• Your objective
After going through the data below, state how many lines contain "Ollama", and nothing else.

═════ Supplied material

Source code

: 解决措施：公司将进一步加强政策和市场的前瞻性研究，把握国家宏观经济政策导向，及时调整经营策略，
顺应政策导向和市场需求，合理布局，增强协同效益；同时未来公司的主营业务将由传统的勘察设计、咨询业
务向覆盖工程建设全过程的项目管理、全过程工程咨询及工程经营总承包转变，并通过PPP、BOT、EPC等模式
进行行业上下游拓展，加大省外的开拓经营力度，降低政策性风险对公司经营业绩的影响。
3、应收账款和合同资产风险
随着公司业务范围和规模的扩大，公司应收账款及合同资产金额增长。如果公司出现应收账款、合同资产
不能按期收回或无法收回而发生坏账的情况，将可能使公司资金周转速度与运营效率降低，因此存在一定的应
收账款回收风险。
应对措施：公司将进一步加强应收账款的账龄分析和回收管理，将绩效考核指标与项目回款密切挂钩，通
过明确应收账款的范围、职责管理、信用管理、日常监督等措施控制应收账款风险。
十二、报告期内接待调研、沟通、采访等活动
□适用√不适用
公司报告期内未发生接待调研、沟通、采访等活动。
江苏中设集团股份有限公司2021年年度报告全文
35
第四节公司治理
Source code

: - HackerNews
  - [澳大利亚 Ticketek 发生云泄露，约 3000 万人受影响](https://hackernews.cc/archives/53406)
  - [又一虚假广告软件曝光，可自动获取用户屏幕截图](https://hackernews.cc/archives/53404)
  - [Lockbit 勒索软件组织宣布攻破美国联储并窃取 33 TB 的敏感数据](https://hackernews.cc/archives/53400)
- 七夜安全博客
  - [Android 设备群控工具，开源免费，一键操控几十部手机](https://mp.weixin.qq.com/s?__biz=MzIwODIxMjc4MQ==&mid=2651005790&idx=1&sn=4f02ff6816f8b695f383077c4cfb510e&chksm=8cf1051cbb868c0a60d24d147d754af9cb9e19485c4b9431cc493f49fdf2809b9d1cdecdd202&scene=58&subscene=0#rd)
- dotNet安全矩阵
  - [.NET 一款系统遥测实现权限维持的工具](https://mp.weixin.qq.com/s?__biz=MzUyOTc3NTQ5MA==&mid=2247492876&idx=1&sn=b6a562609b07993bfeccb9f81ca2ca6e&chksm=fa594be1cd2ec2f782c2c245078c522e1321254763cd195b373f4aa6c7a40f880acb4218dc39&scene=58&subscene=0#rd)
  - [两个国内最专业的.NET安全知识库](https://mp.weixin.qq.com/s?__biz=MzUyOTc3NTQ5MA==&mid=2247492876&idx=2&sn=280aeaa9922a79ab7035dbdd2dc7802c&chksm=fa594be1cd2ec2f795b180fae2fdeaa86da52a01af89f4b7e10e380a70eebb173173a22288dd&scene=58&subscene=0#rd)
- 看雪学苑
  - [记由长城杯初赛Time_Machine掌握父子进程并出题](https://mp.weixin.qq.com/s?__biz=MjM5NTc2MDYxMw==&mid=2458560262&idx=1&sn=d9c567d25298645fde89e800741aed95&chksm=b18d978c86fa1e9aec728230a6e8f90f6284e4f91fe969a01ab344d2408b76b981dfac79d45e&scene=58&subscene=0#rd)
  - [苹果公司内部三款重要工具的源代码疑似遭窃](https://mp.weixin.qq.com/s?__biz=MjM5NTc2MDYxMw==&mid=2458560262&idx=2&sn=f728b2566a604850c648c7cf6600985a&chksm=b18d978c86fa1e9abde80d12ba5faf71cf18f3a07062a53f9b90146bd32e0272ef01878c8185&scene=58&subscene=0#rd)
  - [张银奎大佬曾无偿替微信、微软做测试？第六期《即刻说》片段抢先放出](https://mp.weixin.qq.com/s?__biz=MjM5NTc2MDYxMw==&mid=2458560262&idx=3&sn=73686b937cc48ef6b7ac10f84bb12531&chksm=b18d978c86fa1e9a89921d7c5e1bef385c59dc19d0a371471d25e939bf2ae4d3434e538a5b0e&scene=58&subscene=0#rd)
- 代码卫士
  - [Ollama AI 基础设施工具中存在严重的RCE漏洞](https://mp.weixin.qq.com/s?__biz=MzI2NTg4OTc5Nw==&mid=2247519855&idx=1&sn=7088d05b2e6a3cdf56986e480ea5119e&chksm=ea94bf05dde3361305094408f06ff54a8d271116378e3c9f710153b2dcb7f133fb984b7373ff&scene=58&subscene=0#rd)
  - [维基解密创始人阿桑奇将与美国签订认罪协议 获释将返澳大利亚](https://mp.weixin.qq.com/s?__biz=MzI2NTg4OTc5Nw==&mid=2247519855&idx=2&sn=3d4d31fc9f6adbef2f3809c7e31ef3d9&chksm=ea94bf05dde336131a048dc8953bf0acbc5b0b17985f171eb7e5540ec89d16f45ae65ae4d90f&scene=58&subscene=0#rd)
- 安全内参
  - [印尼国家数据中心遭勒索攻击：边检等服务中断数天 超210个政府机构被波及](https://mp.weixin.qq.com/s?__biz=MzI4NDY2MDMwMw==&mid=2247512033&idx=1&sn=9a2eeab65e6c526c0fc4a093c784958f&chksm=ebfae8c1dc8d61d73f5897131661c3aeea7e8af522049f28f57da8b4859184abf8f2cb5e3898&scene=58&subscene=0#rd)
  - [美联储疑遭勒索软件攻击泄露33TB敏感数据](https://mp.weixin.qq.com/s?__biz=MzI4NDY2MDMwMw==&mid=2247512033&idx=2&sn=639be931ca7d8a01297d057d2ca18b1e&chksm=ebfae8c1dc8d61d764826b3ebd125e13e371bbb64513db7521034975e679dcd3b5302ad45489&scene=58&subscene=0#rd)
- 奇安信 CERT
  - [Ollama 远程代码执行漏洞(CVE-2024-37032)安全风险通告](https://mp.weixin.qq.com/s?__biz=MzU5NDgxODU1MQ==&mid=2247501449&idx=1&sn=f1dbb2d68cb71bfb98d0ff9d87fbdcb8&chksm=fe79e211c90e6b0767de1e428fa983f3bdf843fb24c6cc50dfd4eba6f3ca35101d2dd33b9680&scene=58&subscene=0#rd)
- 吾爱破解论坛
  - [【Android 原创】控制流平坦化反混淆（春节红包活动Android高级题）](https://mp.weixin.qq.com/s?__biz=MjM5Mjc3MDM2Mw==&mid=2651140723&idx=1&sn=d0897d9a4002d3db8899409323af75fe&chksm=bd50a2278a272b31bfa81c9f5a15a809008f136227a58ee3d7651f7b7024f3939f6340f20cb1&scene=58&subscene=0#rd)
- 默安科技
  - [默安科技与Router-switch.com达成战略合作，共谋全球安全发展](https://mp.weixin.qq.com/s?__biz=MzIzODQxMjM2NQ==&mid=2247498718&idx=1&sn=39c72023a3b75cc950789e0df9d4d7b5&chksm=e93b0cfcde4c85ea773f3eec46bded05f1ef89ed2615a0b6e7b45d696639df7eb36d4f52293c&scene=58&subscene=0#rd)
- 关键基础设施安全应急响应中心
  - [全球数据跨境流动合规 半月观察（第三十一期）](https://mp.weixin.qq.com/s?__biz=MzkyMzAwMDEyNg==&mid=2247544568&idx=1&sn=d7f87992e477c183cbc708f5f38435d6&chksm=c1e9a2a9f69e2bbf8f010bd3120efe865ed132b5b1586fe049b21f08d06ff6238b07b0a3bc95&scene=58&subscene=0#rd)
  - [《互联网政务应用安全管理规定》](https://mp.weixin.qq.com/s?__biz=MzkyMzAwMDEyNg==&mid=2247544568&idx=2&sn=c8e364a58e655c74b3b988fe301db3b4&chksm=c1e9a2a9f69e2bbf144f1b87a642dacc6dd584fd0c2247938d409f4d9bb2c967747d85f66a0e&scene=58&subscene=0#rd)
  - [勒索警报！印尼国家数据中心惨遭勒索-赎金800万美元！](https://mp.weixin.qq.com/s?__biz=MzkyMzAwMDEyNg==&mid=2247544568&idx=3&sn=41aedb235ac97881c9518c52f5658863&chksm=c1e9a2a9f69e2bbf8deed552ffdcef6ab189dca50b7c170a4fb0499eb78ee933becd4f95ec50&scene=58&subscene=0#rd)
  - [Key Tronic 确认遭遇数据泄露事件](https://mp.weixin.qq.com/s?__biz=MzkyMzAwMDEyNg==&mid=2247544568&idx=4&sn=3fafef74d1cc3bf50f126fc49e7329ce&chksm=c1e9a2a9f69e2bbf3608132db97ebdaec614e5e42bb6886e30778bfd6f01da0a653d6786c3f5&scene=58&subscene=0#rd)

══════════

• Result of the task
2